- Download the Wiktionary dump and put it in the same directory as wordtree.py
- Link: https://dumps.wikimedia.org/enwiktionary/latest/enwiktionary-latest-pages-articles-multistream.xml.bz2
- Warning! This is a BIG file ≈ 2GB
- Choose your language and run with: wordtree.py --lang (language name)
- For example to select Spanish you would run the program with:
wordtree.py --lang Spanish
- The first run will take many minutes to scan the entire 2 gigabyte Wiktionary dump file and process it into a sqlite3 database inside of the cache folder. After that, the program will start in a few seconds every time, unless you run it with a different language code.
Windows Instructions
Windows users will want to open a powershell and type: python3 -X utf8 wordtree.py
(Make sure to capitalize the X) If you don't have Python3 yet, you can download it from python.org The -X utf8
is required for Windows if your Python version is below 3.15!
You won't be able to input non-ascii characters like 言葉 in powershell, until you change the font to "MS Gothic". Instructions here.
Detailed help can be found by running wordtree.py --help
In the meantime, here are some common ways to use it:
Manual mode
- You can input individual words by just running
wordtree.py
in the terminal - It will attempt to autocorrect words missing diacritics. For example, it will convert organico to orgánico or tamano to tamaño.
Inputing a list of words from a file
Usage: wordtree.py your_word_list.txt
Word lists can be in csv format, text or the "My Clippings.txt" from Kindle E-reader. The easiest way to do this is just a simple text file with one word per line.

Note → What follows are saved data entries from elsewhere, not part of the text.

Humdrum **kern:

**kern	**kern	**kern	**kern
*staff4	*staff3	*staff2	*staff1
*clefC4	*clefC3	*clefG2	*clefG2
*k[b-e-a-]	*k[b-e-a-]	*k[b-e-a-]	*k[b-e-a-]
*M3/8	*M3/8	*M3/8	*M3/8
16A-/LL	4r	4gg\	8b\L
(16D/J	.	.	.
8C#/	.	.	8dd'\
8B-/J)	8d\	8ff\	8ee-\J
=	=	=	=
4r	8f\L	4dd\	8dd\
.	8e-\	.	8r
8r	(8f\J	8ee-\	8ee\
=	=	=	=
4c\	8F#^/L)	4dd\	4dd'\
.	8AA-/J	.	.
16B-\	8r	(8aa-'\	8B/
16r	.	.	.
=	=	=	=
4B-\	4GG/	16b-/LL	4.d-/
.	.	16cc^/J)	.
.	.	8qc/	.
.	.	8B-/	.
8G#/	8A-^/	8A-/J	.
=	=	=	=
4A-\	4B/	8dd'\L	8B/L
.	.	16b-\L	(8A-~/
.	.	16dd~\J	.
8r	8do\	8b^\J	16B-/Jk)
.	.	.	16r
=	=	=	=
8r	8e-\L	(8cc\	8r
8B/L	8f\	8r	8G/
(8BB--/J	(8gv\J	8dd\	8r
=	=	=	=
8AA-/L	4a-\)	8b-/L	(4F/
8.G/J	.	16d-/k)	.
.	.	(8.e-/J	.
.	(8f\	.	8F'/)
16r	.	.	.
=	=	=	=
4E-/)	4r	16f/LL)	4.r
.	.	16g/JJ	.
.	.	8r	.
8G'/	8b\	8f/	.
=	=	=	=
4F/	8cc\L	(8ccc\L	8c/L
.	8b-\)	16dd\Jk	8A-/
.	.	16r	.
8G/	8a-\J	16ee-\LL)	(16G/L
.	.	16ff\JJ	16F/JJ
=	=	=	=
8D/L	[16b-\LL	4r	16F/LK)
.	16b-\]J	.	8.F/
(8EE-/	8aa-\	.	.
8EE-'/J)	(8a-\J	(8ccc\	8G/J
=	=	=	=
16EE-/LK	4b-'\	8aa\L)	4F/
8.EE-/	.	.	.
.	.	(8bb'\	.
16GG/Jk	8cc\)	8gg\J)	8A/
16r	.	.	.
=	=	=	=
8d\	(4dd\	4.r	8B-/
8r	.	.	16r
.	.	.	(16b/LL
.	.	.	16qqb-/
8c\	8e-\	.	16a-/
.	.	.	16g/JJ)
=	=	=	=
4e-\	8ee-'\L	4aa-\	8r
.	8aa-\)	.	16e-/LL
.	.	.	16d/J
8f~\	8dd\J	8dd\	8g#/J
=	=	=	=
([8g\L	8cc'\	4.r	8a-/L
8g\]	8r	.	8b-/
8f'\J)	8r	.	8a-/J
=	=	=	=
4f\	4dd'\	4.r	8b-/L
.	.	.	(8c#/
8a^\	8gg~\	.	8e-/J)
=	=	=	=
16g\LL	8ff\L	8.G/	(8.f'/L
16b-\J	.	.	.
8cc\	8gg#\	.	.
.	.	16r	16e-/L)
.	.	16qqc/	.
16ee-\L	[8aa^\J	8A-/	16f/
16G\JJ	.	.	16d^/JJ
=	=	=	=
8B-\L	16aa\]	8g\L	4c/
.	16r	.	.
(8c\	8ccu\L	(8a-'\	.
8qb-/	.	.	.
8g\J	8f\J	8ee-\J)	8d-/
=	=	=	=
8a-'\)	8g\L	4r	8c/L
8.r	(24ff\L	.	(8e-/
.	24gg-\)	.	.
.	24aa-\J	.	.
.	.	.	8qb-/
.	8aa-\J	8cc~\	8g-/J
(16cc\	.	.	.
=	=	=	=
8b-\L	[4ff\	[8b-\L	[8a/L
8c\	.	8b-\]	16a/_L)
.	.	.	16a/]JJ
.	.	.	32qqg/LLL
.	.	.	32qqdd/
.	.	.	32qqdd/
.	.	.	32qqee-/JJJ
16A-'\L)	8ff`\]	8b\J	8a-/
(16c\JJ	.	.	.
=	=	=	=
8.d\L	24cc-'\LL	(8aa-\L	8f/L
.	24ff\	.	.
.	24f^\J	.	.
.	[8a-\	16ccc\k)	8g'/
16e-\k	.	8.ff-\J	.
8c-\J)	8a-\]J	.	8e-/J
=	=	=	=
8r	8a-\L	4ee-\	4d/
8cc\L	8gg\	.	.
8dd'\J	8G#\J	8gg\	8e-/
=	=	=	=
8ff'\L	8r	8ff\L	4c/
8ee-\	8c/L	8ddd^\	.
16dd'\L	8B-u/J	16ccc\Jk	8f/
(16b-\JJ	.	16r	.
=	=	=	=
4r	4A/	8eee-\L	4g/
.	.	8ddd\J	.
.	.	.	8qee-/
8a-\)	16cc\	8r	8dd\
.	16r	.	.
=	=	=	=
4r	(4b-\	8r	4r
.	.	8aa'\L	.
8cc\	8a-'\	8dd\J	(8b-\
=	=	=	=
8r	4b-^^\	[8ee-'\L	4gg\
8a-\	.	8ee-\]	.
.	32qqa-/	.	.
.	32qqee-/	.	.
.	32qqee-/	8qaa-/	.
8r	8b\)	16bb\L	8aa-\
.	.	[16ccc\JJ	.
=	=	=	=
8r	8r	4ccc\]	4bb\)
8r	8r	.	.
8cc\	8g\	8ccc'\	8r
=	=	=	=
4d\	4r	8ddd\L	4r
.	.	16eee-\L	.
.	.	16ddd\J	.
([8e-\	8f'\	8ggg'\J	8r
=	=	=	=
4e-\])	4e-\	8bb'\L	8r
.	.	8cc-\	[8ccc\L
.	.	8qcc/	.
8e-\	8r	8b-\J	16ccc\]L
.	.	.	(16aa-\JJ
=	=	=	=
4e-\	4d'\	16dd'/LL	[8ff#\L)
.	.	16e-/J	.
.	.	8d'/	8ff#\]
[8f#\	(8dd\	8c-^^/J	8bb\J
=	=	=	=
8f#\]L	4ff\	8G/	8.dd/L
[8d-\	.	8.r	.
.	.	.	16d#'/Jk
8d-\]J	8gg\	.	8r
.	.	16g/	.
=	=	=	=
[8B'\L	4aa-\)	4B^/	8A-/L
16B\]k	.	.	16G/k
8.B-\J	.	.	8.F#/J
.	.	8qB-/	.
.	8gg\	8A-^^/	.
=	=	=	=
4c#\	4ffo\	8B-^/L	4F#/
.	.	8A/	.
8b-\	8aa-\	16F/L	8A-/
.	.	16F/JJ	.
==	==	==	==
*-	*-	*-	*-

- Words cannot contain spaces.
- I have not tested any other Kindle's format besides my own. Let me know if it works or not for you and what version of Kindle you have.
Comparing words with anki
Usage: --anki
will attempt to automatically guess the location of your .anki2 file assuming your user profile is 'User 1' - You can also type the location in manually with --anki (database location)
This will check to see if the words exist in your anki database, and prints matching cards. This is a read only copy of the database and will not change anything. (Sqlite3: mode=ro)
I find this useful to make sure I don't try to add the same card twice. If the database is busy (because you are using the anki app), it will switch to reading a cached version (if available). Closing anki should solve this problem and give you the most up-to-date copy of your cards.
Here are the locations of the anki databases.
- Windows: %APPDATA%\Anki2
- MacOS: ~/Library/Application Support/Anki2
- Linux: ~/.local/share/Anki2
You can also select all of the notes in Anki and Right-click->Notes->Export Notes
. Check the box to support older versions. Save as a .apkg file and open that instead with --anki (your location).apkg
Compare words against a book
Usage: --book bookname.txt
Optionally, you can compare the frequency of words against a book.
- This must be a .txt file, not a .mobi, .pdf or any kind of e-reader format.
- It will automatically strip punctuation from any words found. For example, if a word ends in a comma, "quotation mark" or period.
Star words
Usage: --nostars
Sometimes words have multiple meanings. For example "privado" means private, not just the past participle of "privar", so it’s fpm is way too high.
By eliminating the star words, I have it reporting privar at a total of 5 fpm vs 88 with all the star words.
In this example, privado has 3 stars meaning that it's fpm is much too high to be included in the total fpm for privar. The more stars, the more ridiculous the discrepancy.
More features
Control how the output is sorted, set minimum and maximum fpms, output to csv and more.
See additional help by running wordtree.py --help
Known bugs
Arabic columns are displayed backwards? It seems to work, but I need an Arabic speaker/learner to confirm that this output makes sense. Same goes for all other less common languages. I've tested the output in English and Spanish, but I'd appreciate it if other language speakers could tell me if the program works for their language of choice.
Exceptions to the gender rules
gender.py searches the Wiktionary database for nouns that don't follow the expected gender rules of a language. For example, La mano ends in an o
, but is a feminine noun. You can specify any noun suffix for any language.
The program will try each suffix in turn so it will try ión
= female, before trying n
= male, because ión
is listed in the second position of d-ión-z-a while n
is in the third position of l-o-n-e-r-s.
Use gender.py --help
for more information.
Frequency List
The default subtitle frequency lists are from the OpenSubtitle project: https://opus.nlpl.eu/OpenSubtitles/corpus/version/OpenSubtitles
Tokenization was done here: https://github.com/hermitdave/FrequencyWords
It's authorized under the CC-by-sa-4.0
license. I have compressed the 2018 files and removed words with less than 3 hits in the corpus to save space and improve loading times.
The Wikipedia word frequency lists are from this github project: https://github.com/IlyaSemenov/wikipedia-word-frequency
It's authorized under the MIT license
. I have cut short every file that has more than a million lines to save space and improve loading times.